Obtaining the board, I tried it out in my system. I was able to map in 4 KB blocks of memory and test them. They all worked. I might use the additional memory as part of a virtual disk drive.Β
In 1994, I moved, and the entire system was stored away for over 25 years. Looking at it recently, I found it needed repair. Over the years, the backup battery failed and leaked electrolyte on the board and motherboard. Several Molex connectors are damaged, and need to be replaced. Some of the components show signs of corrosion from the battery electrolyte.Β
I removed the failed battery. I do hope the rest of the board still works once the repairs are complete. Perhaps I'll fix it in my retirement.
By March 1988, the MC6809E V1 cardΒ I designed in 1983 needed updates. I built an entirely new card with new features intended to run OS-9 more effectively.Β
CPU
A MC6809 chip simplified things with the on-chip clock oscillator. The chip handled M.RDY without extra logic, and the rising edge of the Q clock did not need delay.

==========

◆ Problem to solve ◆
Write out the part of the computer-board text that opens with the words containing "By March 1988, the" and closes with "not need delay.", substituting "generator" for "oscillator". The data after this point is unrelated to the computer-board text.

==========

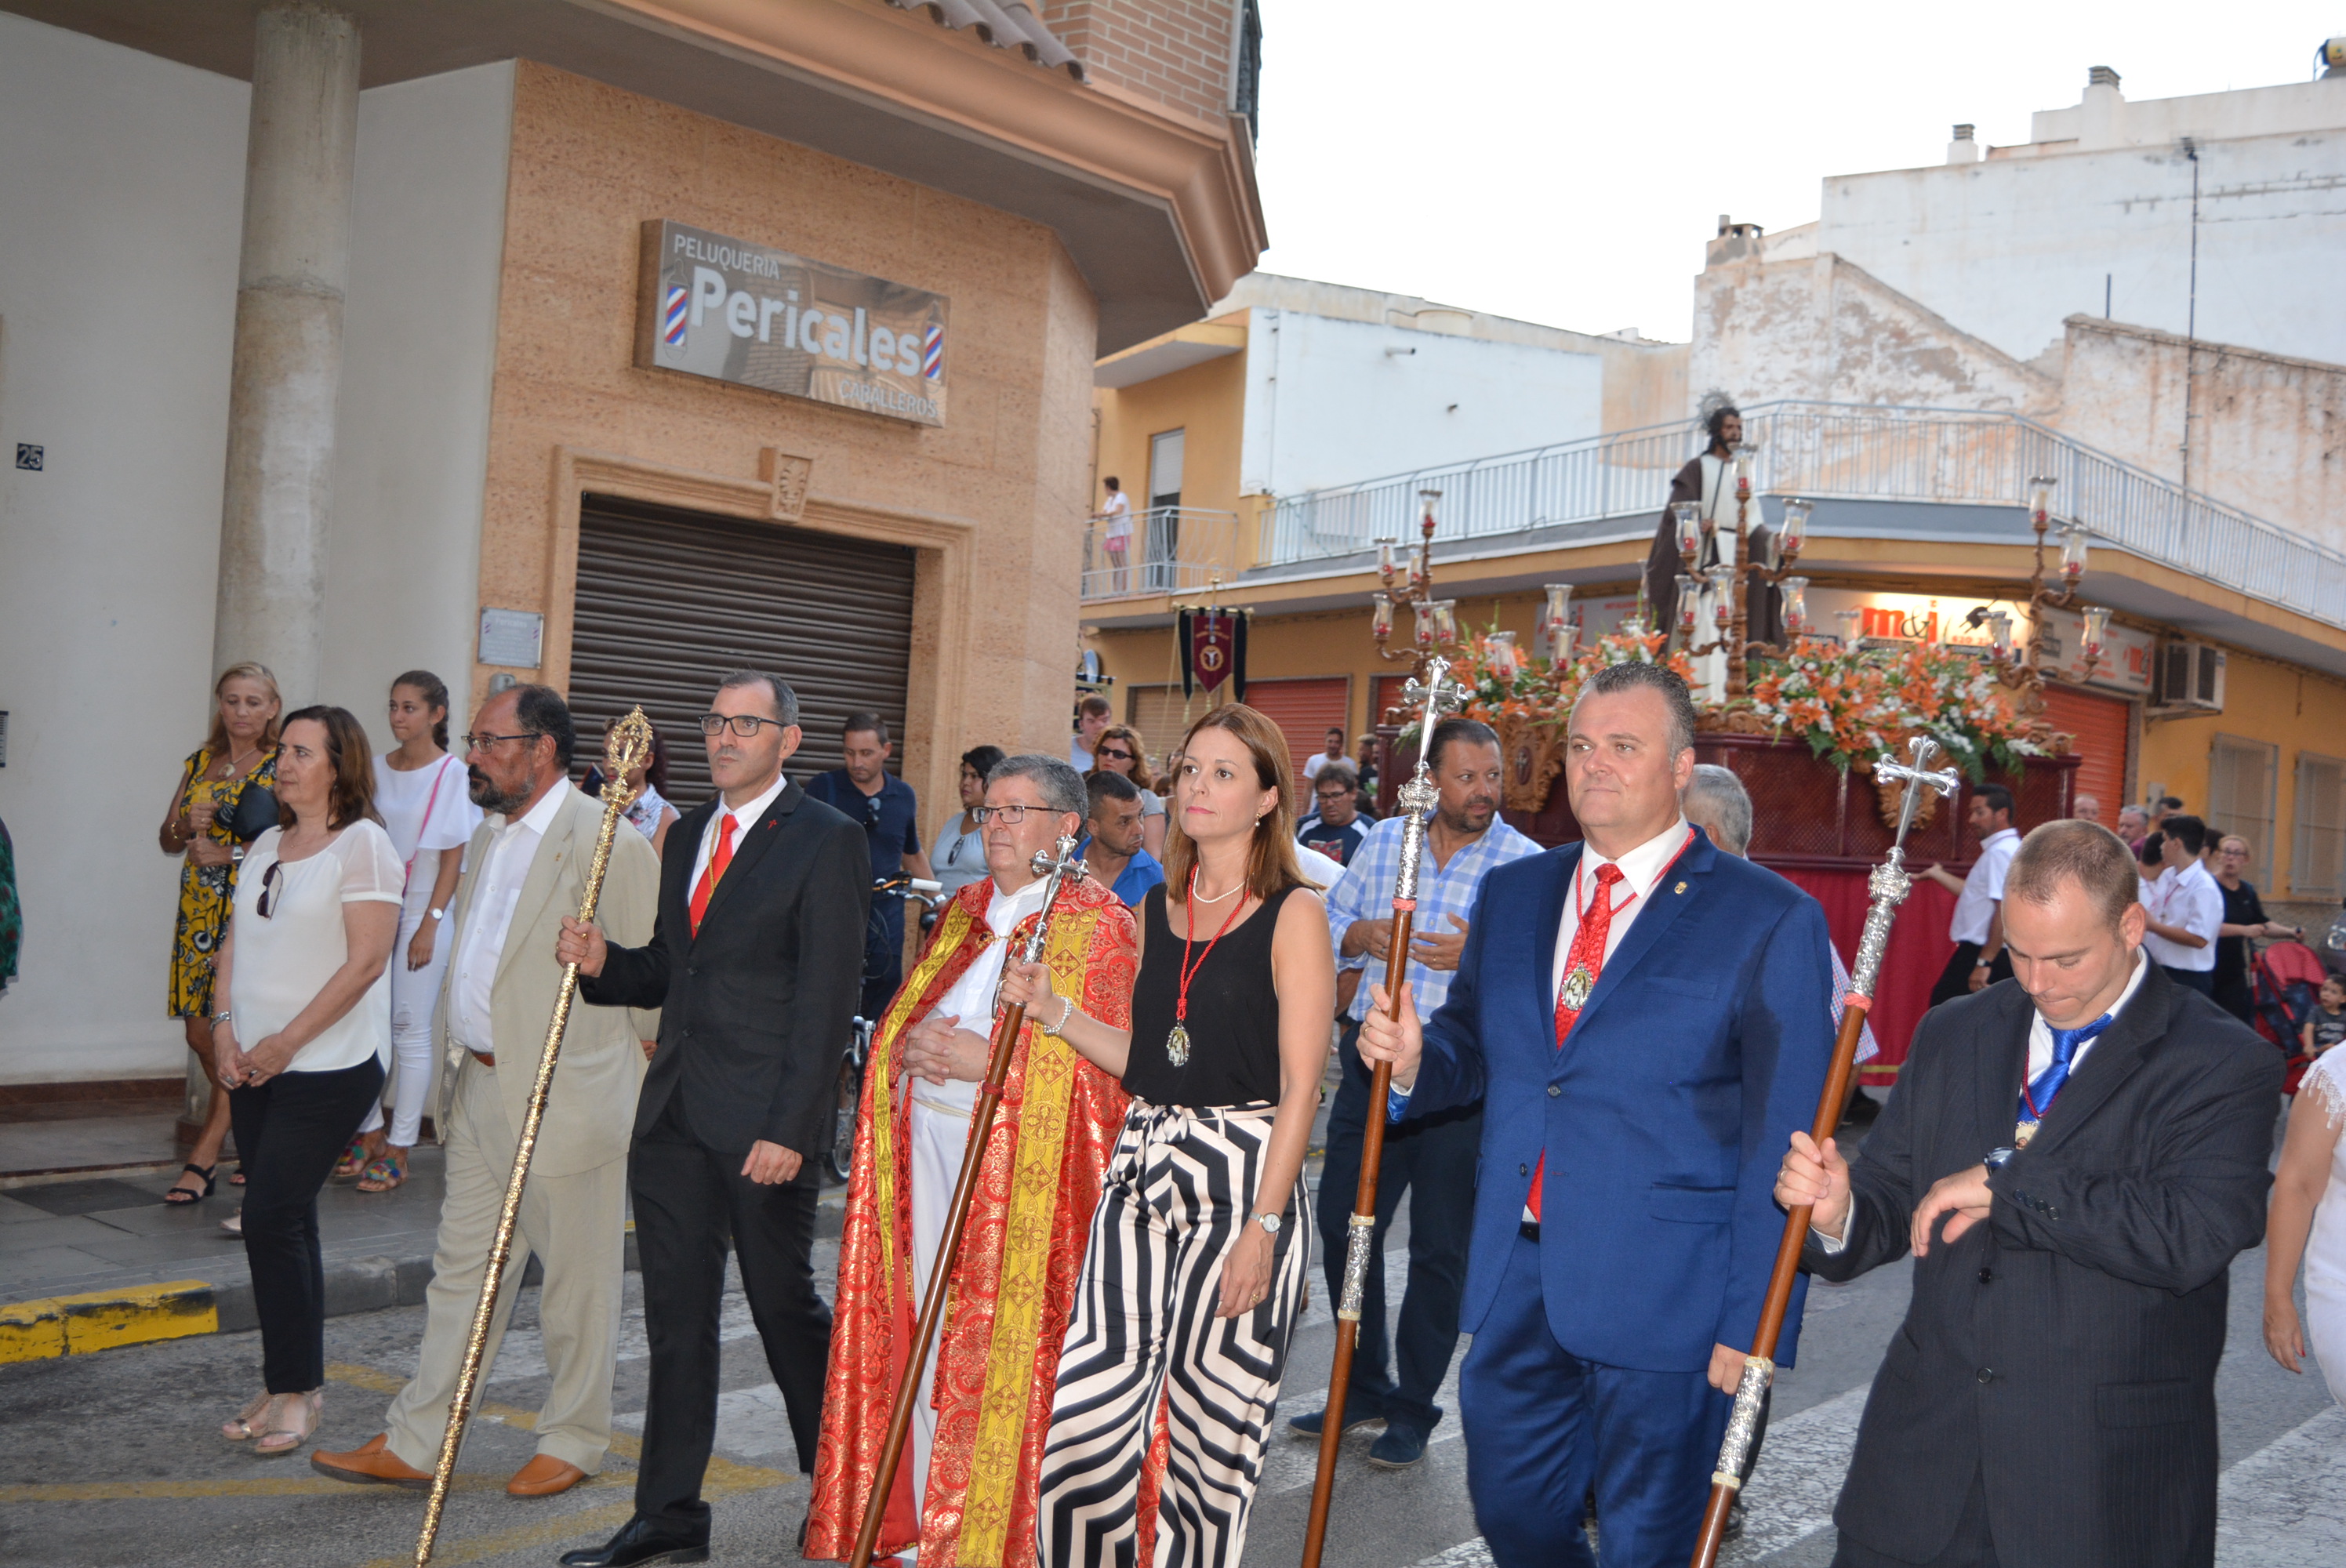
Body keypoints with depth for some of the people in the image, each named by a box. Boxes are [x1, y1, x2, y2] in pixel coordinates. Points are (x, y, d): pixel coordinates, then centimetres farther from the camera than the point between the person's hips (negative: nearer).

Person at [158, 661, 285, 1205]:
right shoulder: (200, 763, 14)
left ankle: (204, 1156, -4)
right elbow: (167, 839, 17)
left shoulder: (281, 768, -3)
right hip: (199, 911, 6)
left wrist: (230, 854, -16)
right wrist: (188, 824, -5)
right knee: (199, 1028, 7)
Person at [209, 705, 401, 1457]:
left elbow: (365, 962, -16)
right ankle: (286, 1386, 22)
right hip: (257, 1065, 7)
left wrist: (286, 1042, -14)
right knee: (286, 1223, 12)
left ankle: (298, 1389, 5)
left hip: (329, 1066, -7)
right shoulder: (267, 846, 13)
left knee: (272, 1221, -9)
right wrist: (225, 1025, 1)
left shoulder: (363, 844, -10)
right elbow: (236, 943, 16)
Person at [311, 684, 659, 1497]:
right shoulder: (490, 838, 14)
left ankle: (573, 1440, 22)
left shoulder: (609, 842, -15)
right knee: (461, 1269, 15)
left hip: (568, 1099, -8)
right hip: (481, 1087, 8)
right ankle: (413, 1442, 25)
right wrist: (459, 1054, 17)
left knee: (576, 1278, 7)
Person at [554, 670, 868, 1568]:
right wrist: (604, 963, -1)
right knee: (676, 1316, 11)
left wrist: (788, 1128, -18)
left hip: (762, 1122, -6)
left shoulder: (827, 842, -8)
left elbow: (825, 998, -13)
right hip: (673, 1113, 6)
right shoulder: (690, 833, 15)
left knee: (784, 1304, 6)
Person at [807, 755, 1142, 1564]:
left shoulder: (1098, 924, -5)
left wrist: (988, 1062, -17)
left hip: (1026, 1160, -6)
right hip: (929, 1146, 6)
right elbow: (899, 1023, 18)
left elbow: (1102, 1064, -11)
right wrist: (913, 1044, -5)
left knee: (1001, 1347, -1)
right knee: (926, 1339, 10)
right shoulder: (963, 912, 15)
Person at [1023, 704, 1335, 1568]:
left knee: (1207, 1427, 4)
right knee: (1083, 1423, 0)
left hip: (1245, 1180, -5)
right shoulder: (1157, 908, 12)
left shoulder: (1292, 913, -6)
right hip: (1143, 1173, 5)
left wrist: (1262, 1225, -15)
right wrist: (1053, 1010, 5)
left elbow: (1300, 1086, -10)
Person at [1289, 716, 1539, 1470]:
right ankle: (1363, 1386, 30)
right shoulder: (1383, 841, 8)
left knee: (1440, 1247, 5)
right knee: (1342, 1224, 11)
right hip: (1369, 1058, 4)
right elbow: (1329, 920, 13)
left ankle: (1414, 1409, 23)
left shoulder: (1528, 864, -4)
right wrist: (1359, 936, -8)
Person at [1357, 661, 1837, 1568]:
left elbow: (1783, 1143, -10)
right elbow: (1473, 1050, 15)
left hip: (1661, 1296, -5)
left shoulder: (1769, 921, -8)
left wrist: (1753, 1324, -12)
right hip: (1516, 1280, 5)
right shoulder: (1511, 893, 9)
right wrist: (1412, 1059, -9)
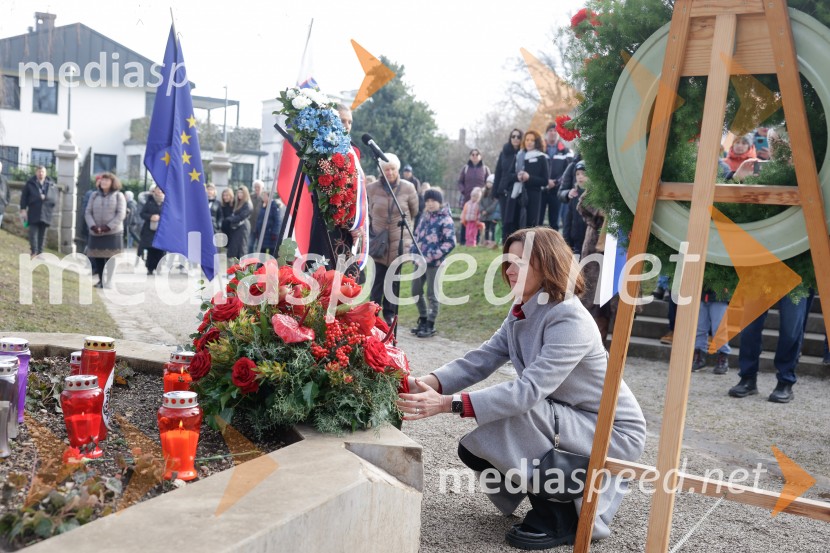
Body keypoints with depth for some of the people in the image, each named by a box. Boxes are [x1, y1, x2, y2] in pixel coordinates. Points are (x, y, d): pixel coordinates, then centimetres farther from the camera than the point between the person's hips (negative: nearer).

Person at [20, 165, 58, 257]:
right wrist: (23, 209, -6)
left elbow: (55, 199, 5)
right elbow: (24, 197, 1)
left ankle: (40, 253, 12)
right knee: (33, 233, -6)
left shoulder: (51, 185, 6)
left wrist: (46, 197, -10)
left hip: (45, 214, 2)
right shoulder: (30, 183, 3)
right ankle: (34, 252, -2)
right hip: (33, 214, -2)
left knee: (42, 235, 7)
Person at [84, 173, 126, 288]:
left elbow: (121, 214, -7)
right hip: (96, 233, 4)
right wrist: (93, 226, -10)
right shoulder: (94, 195, 11)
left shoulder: (118, 196, 1)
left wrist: (108, 227, -15)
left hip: (113, 233, -4)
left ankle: (109, 282, 3)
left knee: (110, 258, -4)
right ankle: (101, 280, 14)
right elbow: (88, 212, 7)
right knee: (97, 258, 3)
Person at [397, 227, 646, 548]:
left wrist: (448, 403, -41)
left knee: (519, 414, -29)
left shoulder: (570, 320, -27)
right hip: (569, 422, 8)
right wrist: (424, 385, -25)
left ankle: (559, 519, -8)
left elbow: (529, 390, -37)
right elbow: (480, 360, -7)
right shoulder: (522, 313, 1)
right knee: (474, 449, -2)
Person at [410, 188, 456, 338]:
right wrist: (413, 252, 1)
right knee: (416, 291, 13)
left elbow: (450, 243, -15)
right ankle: (423, 320, 28)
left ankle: (430, 326, 10)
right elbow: (417, 235, 19)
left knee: (432, 294, 0)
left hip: (435, 263, -7)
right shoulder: (425, 217, 12)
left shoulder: (446, 220, -9)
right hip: (420, 261, 7)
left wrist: (430, 257, -19)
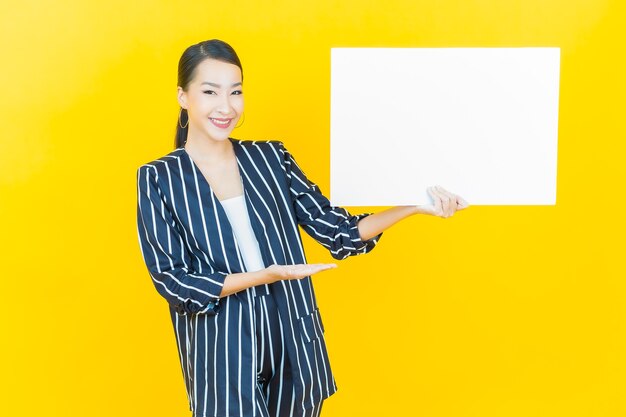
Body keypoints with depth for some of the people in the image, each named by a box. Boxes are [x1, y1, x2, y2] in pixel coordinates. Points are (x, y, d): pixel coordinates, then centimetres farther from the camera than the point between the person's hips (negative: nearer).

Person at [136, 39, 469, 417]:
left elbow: (338, 232, 3)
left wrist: (413, 206, -9)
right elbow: (172, 281, -10)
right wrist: (266, 276, -20)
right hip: (221, 352, -3)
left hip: (294, 342, 3)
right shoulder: (159, 178, -4)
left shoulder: (270, 157, 4)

==========

◆ Finished exercise ◆
By March 1988, the MC6809E V1 cardΒ I designed in 1983 needed updates. I built an entirely new card with new features intended to run OS-9 more effectively.Β
CPU
A MC6809 chip simplified things with the on-chip clock generator. The chip handled M.RDY without extra logic, and the rising edge of the Q clock did not need delay.